* _TASK GOAL_:
After locating the line with "not accurately represent", reproduce that line and every one following it exactly, up to the end of the entries.

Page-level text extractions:
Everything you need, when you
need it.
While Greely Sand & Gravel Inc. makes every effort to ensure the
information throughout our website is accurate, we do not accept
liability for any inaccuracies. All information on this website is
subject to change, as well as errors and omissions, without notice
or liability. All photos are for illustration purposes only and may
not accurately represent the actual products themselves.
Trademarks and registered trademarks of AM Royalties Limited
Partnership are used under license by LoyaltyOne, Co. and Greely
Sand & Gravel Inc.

* _SOLVED PROBLEM_:
not accurately represent the actual products themselves.
Trademarks and registered trademarks of AM Royalties Limited
Partnership are used under license by LoyaltyOne, Co. and Greely
Sand & Gravel Inc.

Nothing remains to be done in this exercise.